Verilen görev.
Halikarnas Balıkçısı'nı anlatan yazıyı ele alın ve son satırın hemen ardından gelecek biçimde sürdürün.

Alıntılanan metin.
Halikarnas’ta çağları kucağında taşıyan balıkçı

Cevat Şakir, Bodrum’a “Mavi Sürgün” olduktan sonra deniz insanlarını tanımaya başlar. Deniz insanları yaşamının odağına yerleşir. Dostlukları, arkadaşlıkları, denizden topladığı balıklara benzeyen öyküleriyle şiirdir.  Bu yalnızca denizlere güzelleme biçiminde ortaya çıkan bir şiir değil gerçekçi, denizle haşır neşir olan insanların, umutlarını denize bağlayan süngercilerin, deniz kıyılarında ufukların ötesinden gelecek sevdiklerini bekleyen kadınların, annelerin şiiridir.

 HİDAYET KARAKUŞ

Orhan Kemal, Halikarnas Balıkçısı’yla nasıl tanıştığını anlatırken Nazım’ın onun için söylediği şu sözleri anar:

“Deniz ve deniz şiirini onun kadar kudretli verebilen ikinci bir yazarımız yok.”

Orhan Kemal, sürdürür yazısını:

“Neler anlatmıyor, neler bilmiyordu! Onu dinlerken insan ister istemez bir iki bin yıl öncesine gider. Bu adam, bu koca adam sanki Sokrat’lar, Eflatun’lar devrinden beri yaşıyor. O devirlerde, bütün o ünlü kişilerle arkadaşlık ediyordu da Balıkçı’ya kalleşlik edip öldüler. Hem de bu kalleşlik dün ya da evvelki gün oldu.”

“Ey Güney’in büyük ozanı, taşları çizen ayaklarından öğrendim

O büyük dünya sıkıntısını

Bir deniz fenerinin dibinde

Sorma bana nereden geldim, neyim diye

Anlaştık işte seninle, konuşmasak da

Sevgiler tutkular devrimidir benim tarihim de.

Kaynak veriler.
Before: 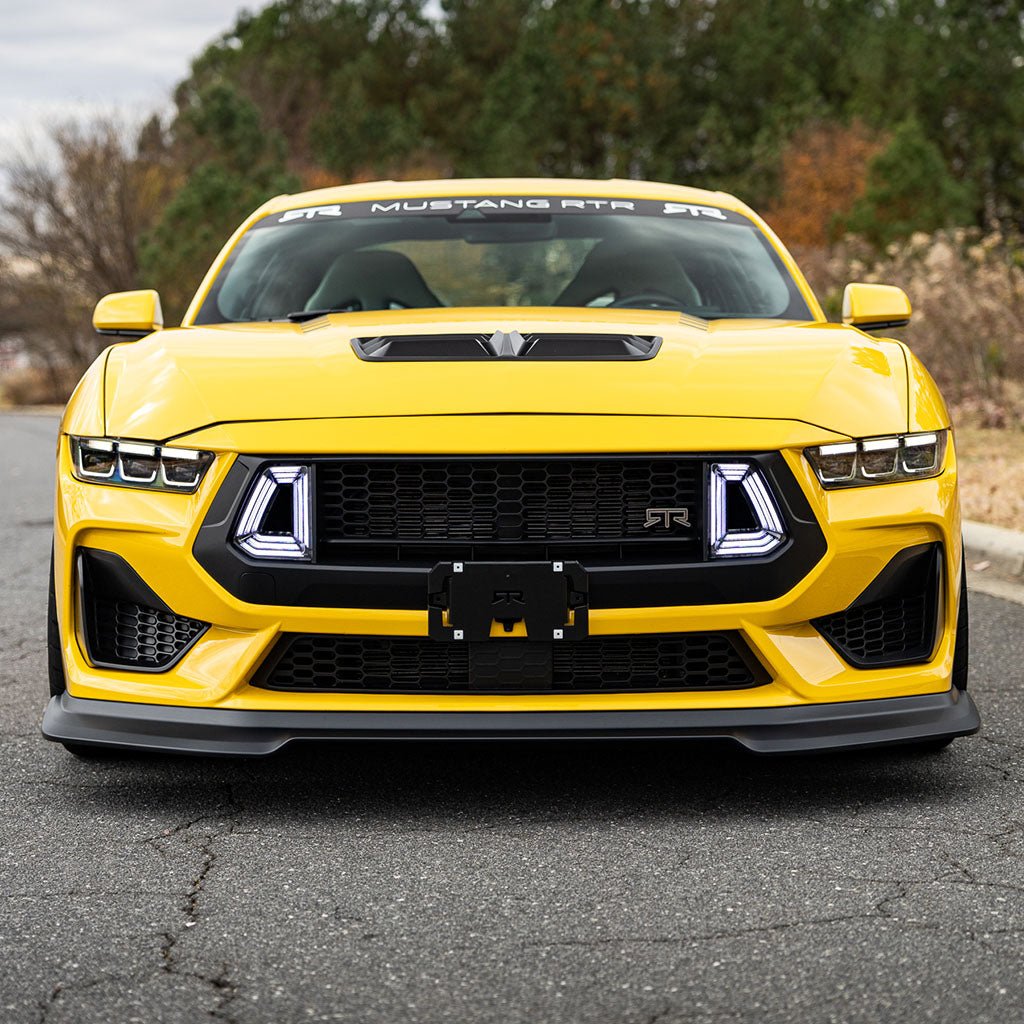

Aşağıdaki yanıt.
Edip Cansever de böyle sesleniyor Güney’in büyük ozanına.

Halikarnas Balıkçısı, Cevat Şakir Kabaağaçlı. “Deniz ve deniz şiirini onun kadar kudretli verebilen ikinci bir yazarımız yok.”/Nâzım Hikmet.

VURGUNLARLA SÖNEN YAŞAMLARIN ŞİİRİ

Halikarnas Balıkçısı, Bodrum’a “Mavi Sürgün” olduktan sonra deniz insanlarını tanımaya başlar. Deniz insanları yaşamının odağına yerleşir. Dostlukları, arkadaşlıkları, denizden topladığı balıklara benzeyen öyküleriyle şiirdir.  Bu yalnızca denizlere güzelleme biçiminde ortaya çıkan bir şiir değil gerçekçi, denizle haşır neşir olan insanların, umutlarını denize bağlayan süngercilerin, deniz kıyılarında ufukların ötesinden gelecek sevdiklerini bekleyen kadınların, annelerin şiiridir. Özlemlerin, denize kaptırılan, vurgunlarla sönen yaşamların şiiridir.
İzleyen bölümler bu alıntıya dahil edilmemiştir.